Exercise goal
Copy the part of the over-drilled joists thread that opens with "The only thing" and closes with "of the fastening.", switching "earthquake" to "windstorm".

Document passage
┄┄┄┄┄┄┄┄┄┄
# Joists over drilled!



## RJJ (Oct 20, 2009)

Here is a small addition that had to have a complete second set of joists added!

Dumb Plumber drilled and cut this structure from one end to the other. The insde was even more of a mistake.


----------



##  (Oct 20, 2009)

Re: Joists over drilled!

The first set of joists would not accomodate R30 insulation.


----------



## beach (Oct 20, 2009)

Re: Joists over drilled!

Are the first joists required to have R30??


----------



## RJJ (Oct 20, 2009)

Re: Joists over drilled!

No it would never have made the r30 with out a bunch of foam. Now with two sets of floor joists they can meet both structural and energy.


----------



## peach (Oct 20, 2009)

Re: Joists over drilled!

yeah.. maybe..  guess I'd need to see the whole thing..

not very pretty


----------



##  (Oct 20, 2009)

Re: Joists over drilled!

My mistake.  I thought RJJ was showing us a ceiling joist/rafter that had to be replicated because the plumber got a little carried away.  I can be a Lucy now and then.  A floor needs no insulation if it is over conditioned space.


----------



## Darren Emery (Oct 22, 2009)

Re: Joists over drilled!

Kinda hard to tell from the angle, but it doesn't look like the new joist line up under the drilled ones - how are the new members carrying the load from the over drilled ones above?


----------



## kilitact (Oct 22, 2009)

Re: Joists over drilled!



> how are the new members carrying the load from the over drilled ones above?


Thats why the pipe was installed in that location;


----------



## RickAstoria (Oct 22, 2009)

Re: Joists over drilled!

Whoo Hoo! Kilitact is here.  Welcome to the new forum.

I haven't read this thread enough to make much comment. I'll come back later for a more on-topic response.


----------



## kilitact (Oct 22, 2009)

Re: Joists over drilled!

Hey Rick, I figured you would be all over this contraption


----------



## RickAstoria (Oct 22, 2009)

Re: Joists over drilled!



			
				kilitact said:
			
		

> Hey Rick, I figured you would be all over this contraption


Heh, yep, it's a contraption. I'm trying to study the picture to figure out IF there is a positive word to say about it.

 :lol:


----------



## RickAstoria (Oct 22, 2009)

Re: Joists over drilled!

The only thing I can say is, TEAR the whole thing down and start over. I can't imagine how this thing will be really safe under an earthquake. Not a true "sistering". I see that this will likely begin to fall apart under seismic load. Not too sure of the fastening.

This is my opinion on a cursory look at the photo.


----------



## conarb (Oct 22, 2009)

Re: Joists over drilled!
┄┄┄┄┄┄┄┄┄┄
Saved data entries
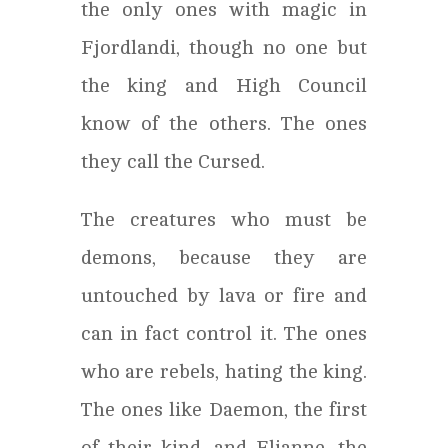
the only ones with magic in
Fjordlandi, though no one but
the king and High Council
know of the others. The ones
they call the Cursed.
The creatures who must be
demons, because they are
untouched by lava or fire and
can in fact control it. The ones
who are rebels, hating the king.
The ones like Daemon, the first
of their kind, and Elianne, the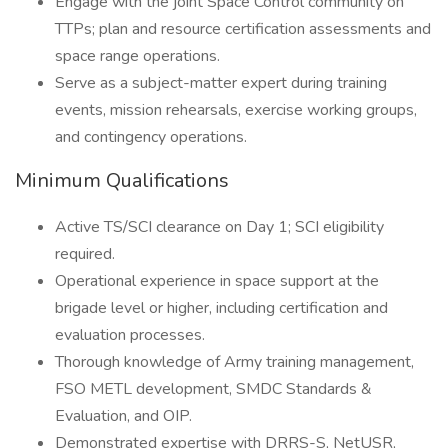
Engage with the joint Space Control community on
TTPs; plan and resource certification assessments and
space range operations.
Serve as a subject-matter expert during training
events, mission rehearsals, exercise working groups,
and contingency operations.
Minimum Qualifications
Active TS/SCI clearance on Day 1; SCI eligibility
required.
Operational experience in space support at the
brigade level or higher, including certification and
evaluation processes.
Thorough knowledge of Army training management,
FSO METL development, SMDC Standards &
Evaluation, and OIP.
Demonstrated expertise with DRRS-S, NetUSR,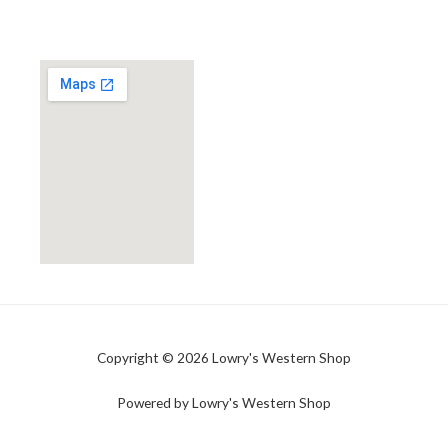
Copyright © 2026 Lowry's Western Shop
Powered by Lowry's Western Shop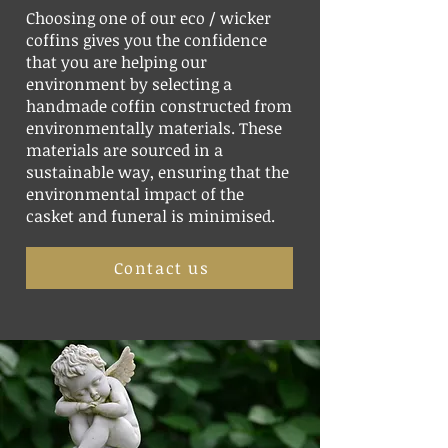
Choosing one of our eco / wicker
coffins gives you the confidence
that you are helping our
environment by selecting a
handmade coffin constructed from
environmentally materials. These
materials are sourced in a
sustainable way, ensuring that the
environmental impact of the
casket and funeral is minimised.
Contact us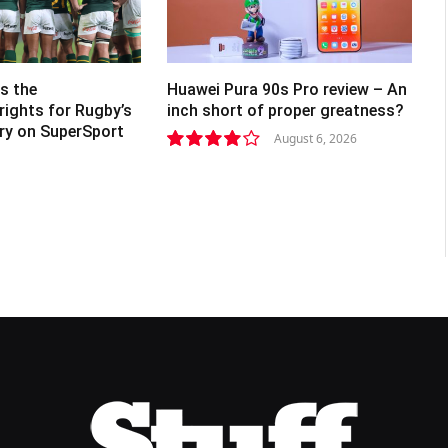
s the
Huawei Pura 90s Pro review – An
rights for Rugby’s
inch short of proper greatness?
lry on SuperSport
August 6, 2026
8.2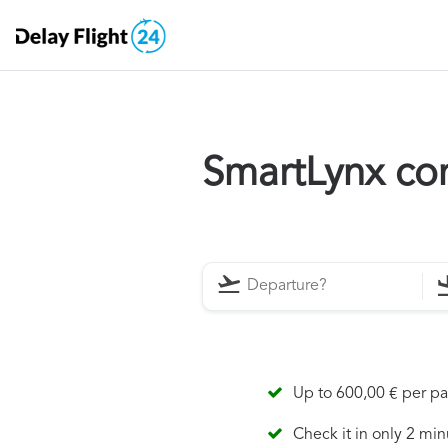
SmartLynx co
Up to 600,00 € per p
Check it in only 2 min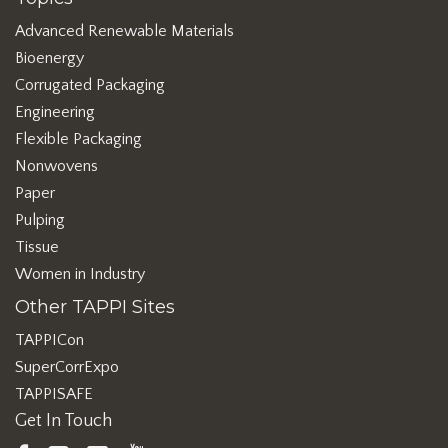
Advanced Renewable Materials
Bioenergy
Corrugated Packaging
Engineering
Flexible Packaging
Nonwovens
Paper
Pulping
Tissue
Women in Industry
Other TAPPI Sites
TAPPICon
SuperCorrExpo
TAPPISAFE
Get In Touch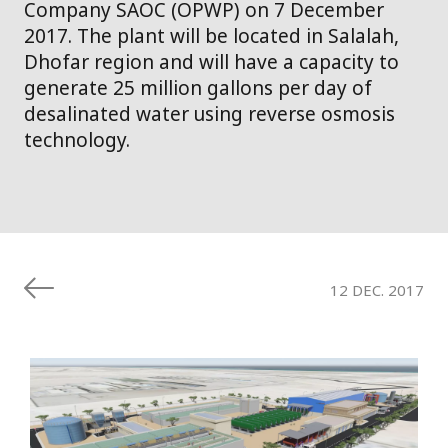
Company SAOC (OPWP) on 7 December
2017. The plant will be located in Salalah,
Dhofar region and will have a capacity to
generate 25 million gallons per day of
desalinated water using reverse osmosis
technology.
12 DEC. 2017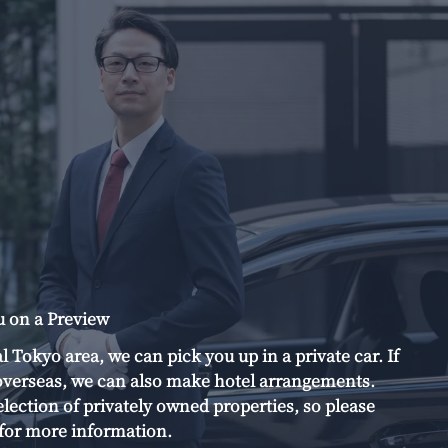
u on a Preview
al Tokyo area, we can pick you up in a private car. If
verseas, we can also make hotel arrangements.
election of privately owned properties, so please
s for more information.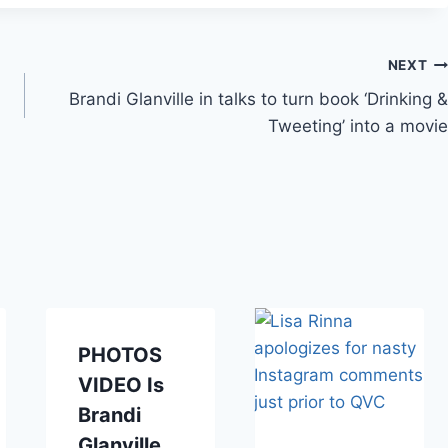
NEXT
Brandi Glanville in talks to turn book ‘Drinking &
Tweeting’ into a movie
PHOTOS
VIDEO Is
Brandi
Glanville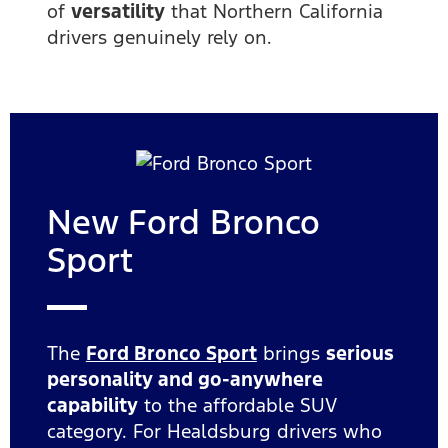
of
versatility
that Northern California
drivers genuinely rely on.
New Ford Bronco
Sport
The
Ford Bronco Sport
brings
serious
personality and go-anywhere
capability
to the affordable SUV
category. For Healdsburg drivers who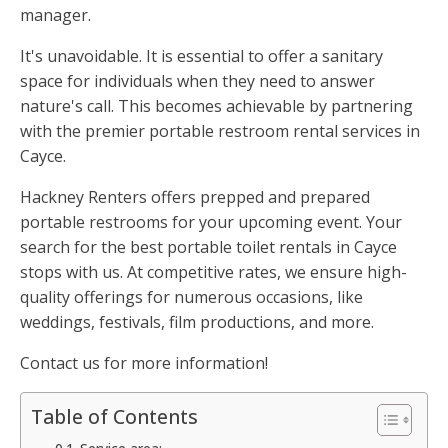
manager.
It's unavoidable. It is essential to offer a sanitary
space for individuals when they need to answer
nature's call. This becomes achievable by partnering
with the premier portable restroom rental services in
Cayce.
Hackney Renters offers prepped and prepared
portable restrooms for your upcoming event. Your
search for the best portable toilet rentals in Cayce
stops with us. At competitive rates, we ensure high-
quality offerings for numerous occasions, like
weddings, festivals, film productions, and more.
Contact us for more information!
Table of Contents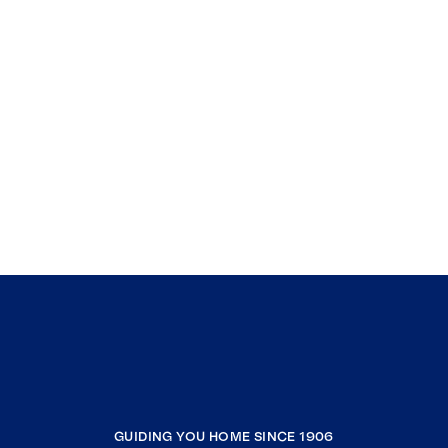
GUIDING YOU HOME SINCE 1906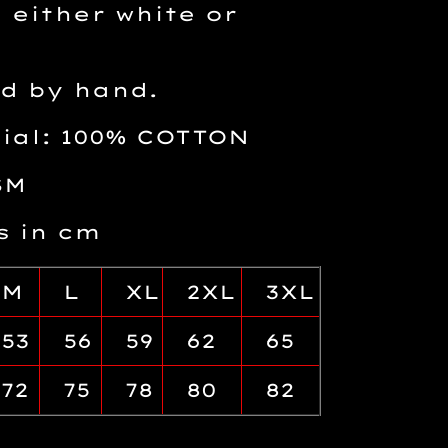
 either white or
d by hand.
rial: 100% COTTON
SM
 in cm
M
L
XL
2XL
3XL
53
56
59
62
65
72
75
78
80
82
┄┄┄┄┄┄┄┄┄┄
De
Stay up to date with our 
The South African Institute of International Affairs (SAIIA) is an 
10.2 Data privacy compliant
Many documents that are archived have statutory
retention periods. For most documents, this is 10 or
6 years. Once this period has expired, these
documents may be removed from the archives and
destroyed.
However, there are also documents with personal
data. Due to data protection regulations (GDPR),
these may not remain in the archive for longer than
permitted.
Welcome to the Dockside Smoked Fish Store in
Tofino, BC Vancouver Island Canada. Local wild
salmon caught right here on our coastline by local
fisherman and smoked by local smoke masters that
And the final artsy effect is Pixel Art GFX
┄┄┄┄┄┄┄┄┄┄
Answer area
The only thing I can say is, TEAR the whole thing down and start over. I can't imagine how this thing will be really safe under an windstorm. Not a true "sistering". I see that this will likely begin to fall apart under seismic load. Not too sure of the fastening.